### Information:
=== Section Start ===
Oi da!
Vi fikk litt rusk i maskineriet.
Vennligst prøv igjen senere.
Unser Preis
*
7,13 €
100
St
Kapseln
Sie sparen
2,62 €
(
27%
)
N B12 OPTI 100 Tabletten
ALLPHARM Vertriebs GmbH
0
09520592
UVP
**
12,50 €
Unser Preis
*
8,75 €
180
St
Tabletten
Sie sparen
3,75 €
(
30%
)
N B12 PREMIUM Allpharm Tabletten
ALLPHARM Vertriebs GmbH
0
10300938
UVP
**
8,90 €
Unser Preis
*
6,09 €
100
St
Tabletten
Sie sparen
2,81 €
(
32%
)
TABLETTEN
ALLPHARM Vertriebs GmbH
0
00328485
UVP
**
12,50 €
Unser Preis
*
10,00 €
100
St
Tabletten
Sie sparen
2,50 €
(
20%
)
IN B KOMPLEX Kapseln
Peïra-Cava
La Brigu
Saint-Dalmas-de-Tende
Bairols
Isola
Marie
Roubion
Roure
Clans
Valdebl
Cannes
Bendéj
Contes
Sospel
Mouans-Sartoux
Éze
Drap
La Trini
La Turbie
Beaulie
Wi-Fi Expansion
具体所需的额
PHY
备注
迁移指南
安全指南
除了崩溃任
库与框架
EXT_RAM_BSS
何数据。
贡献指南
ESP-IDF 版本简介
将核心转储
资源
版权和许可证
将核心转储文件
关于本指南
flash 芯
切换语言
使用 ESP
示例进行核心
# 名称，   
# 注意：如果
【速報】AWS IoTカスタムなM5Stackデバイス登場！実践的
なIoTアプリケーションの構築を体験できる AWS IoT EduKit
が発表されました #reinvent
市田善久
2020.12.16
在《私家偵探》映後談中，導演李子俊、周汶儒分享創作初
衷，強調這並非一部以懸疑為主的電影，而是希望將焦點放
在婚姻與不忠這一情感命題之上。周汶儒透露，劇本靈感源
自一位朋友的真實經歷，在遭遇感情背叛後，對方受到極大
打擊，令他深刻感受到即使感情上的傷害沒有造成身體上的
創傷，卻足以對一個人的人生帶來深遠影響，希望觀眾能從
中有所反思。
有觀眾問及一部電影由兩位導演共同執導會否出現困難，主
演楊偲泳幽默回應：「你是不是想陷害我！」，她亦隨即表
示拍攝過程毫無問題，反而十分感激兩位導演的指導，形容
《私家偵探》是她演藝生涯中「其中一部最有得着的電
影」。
=== Section End ===
### Problem:
Copy out every line of the material above that contains the string "私家偵探".

### Exercise result:
在《私家偵探》映後談中，導演李子俊、周汶儒分享創作初
《私家偵探》是她演藝生涯中「其中一部最有得着的電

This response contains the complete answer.